__Records for this exercise__

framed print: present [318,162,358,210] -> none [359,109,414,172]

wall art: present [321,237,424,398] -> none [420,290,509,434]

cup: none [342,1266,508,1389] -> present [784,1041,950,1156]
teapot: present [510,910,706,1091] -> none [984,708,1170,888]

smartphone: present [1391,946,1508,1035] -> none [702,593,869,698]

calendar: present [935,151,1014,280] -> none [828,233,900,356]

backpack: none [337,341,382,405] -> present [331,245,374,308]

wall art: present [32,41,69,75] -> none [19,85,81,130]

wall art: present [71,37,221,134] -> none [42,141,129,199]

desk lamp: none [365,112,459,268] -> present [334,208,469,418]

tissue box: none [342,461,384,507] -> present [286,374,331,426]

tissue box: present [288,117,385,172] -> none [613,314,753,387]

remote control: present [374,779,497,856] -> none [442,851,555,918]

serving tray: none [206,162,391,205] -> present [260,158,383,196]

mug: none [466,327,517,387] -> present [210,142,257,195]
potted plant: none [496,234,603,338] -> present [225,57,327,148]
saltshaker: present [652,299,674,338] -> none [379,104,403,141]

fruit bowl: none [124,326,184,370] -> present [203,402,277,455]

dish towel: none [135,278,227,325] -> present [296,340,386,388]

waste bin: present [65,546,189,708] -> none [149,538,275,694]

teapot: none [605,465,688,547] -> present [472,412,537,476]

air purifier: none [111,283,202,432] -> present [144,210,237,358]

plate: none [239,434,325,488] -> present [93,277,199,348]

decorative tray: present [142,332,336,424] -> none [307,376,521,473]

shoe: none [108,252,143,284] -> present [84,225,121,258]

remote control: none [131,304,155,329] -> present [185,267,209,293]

__Work required__
Output the lines of the records above exactly as they appear, from the line containing "wall art: present [321,237,424,398]" through the line containing "calendar: present [935,151,1014,280]".

__Expected answer__
wall art: present [321,237,424,398] -> none [420,290,509,434]

cup: none [342,1266,508,1389] -> present [784,1041,950,1156]
teapot: present [510,910,706,1091] -> none [984,708,1170,888]

smartphone: present [1391,946,1508,1035] -> none [702,593,869,698]

calendar: present [935,151,1014,280] -> none [828,233,900,356]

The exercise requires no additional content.